Ce tour d’horizon des initiatives actuelles montre bien que nos véhicules seront à court terme de plus en plus « truffés » de radars et autres capteurs. En équipant en premier lieu les véhicules du segment supérieur, les constructeurs et équipementiers peuvent s’appuyer sur un premier retour d’expérience. L’étape suivante étant celle de la connectivité entre véhicules avec un impact de plus en plus significatif sur le trafic.

Compte-tenu de la présence de plusieurs facteurs clés de succès, la mise en place de ces systèmes d’aides à la conduite et leurs impacts sur le comportement des véhicules devraient être progressifs avec l’ambition dans un premier temps non pas de remplacer le conducteur mais de le suppléer en cas de besoin.

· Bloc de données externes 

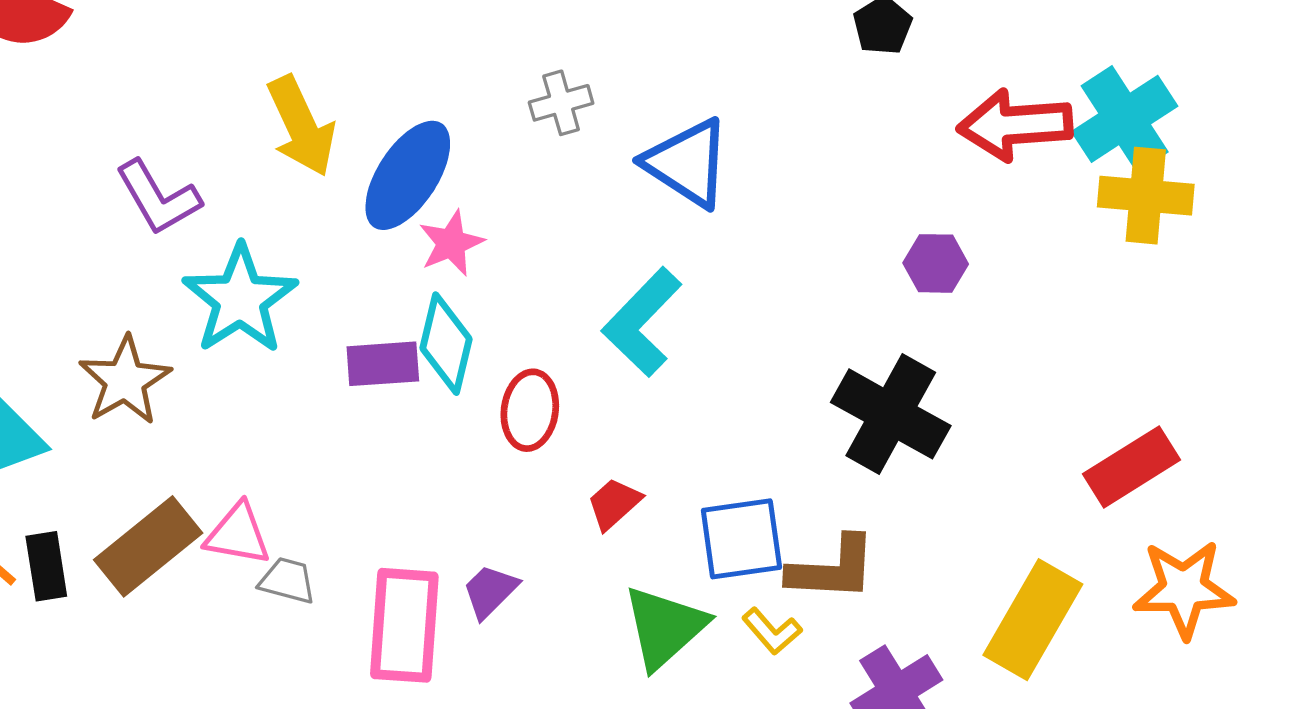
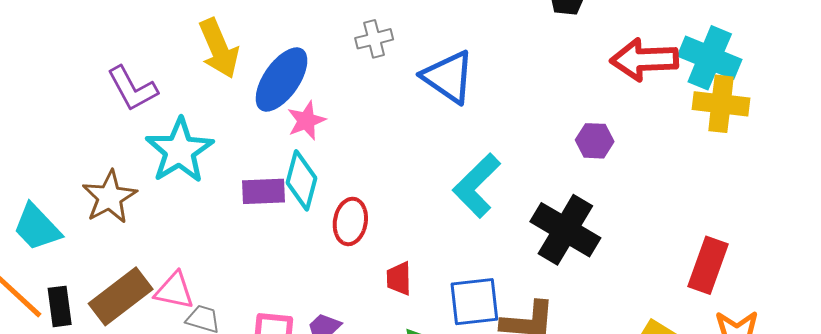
cyan cross: (1125, 119) -> (710, 58), turned -36
cyan L-shape: (642, 322) -> (477, 185), moved
red rectangle: (1132, 467) -> (708, 265), turned -40
red trapezoid: (614, 504) -> (399, 279), turned -51

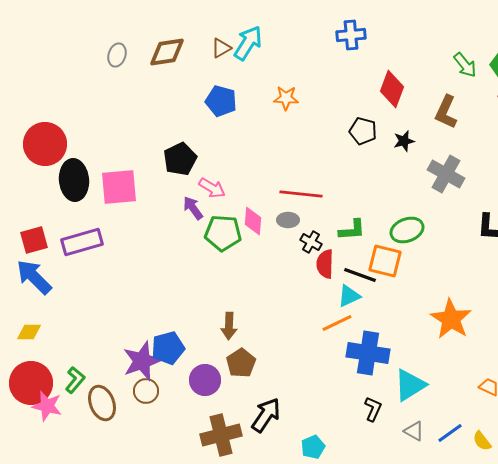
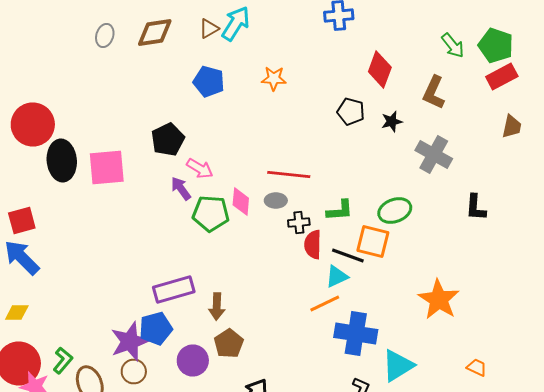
purple rectangle: (82, 242) -> (174, 290), moved
black cross: (311, 242) -> (299, 222), turned -35

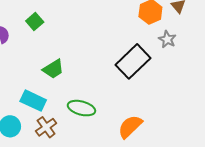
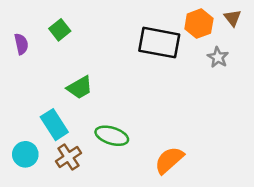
black rectangle: (133, 61) -> (159, 43), moved, turned 52
cyan rectangle: (33, 101) -> (54, 125), turned 30

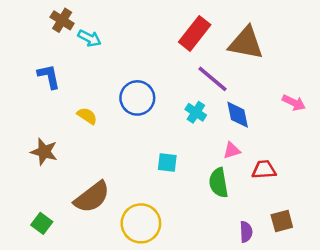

A moyen terme, ces systèmes seront de plus en plus intrusifs en réduisant le champ d'actions du conducteur. La récente homologation de la "Google Car" dans l'état du Nevada confirme cette idée. Au fur et à mesure que ce champ se réduira, le temps de conduite aura tendance à être perçu comme désormais disponible. Viendra alors le temps d'une nouvelle expérience de mobilité où connectivité rimera avec régulation mais aussi avec nouveaux services, marketing digital, géolocalisation et réalité augmentée.